We noticed in several articles explaining the mutations of the gyrA gene of Pyo clinical strains, that some were redundant. First, at position 83 of the gyrA gene, threonine becomes an isoleucine (Thr83Ile) [5] [6] [7] [11]. Moreover, in position 87 an aspartate becomes an asparagine (Asp87Asn) [5] [7] [8]. So we decided to work on these two mutations. The advantage is that they are close in the gyrA gene (12 nucleotides between them), this is an important point because the detection target sequence must not exceed 50 nucleotides. Once the location was found, the gene mutated was inserted in NebCutter to see natural restriction sites.

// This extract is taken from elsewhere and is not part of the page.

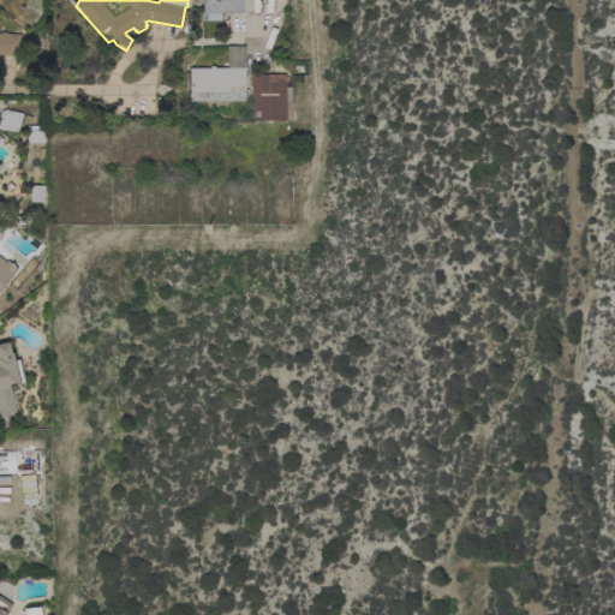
[(220,21),(202,21),(202,0),(251,0),(252,12),(219,13),(220,21)]
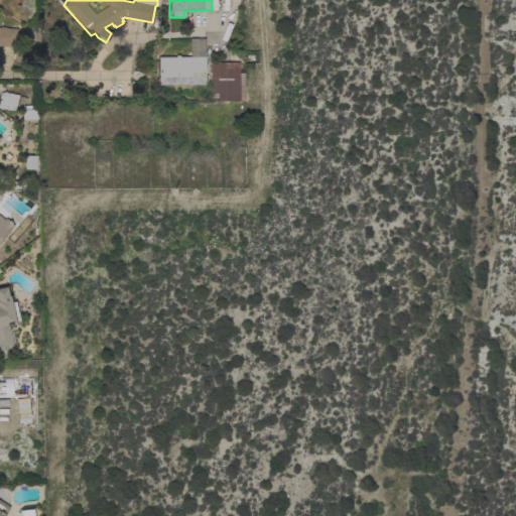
[(0,27),(17,29),(16,47),(0,46),(0,27)]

Finally, a sequence alignment in BLAST was performed to ensure that the fragment was only found in Pyo. The parameters of the BLAST are : Excluded “Pseudomonas aeruginosa group” and “ Highly similar sequences, megablast”. The result (Fig.5) shows 4 alignment results with 100% homology. For two of them, the result is normal because it corresponds to the gene coding for the subunit A of DNA gyrase (gyrA). For the 2 others, Pseudomonas Putida is found in most soils and aquatic habitats where there is oxygen. P.P is able to degrade organic solvents such as toluene, it is not found in clinical cases. This result isn’t problematic as the specificity will be provided by the phage.
Indeed, we used HER18 phage that is it specific against PAO1 strain (taxonomy : txid280701). In addition, as previously said, the specificity will be provided by the phage. Indeed, a phage is specific for a bacterial strain, so a selection will have been made before using the engineering system. With all these elements, we can ignore this homology.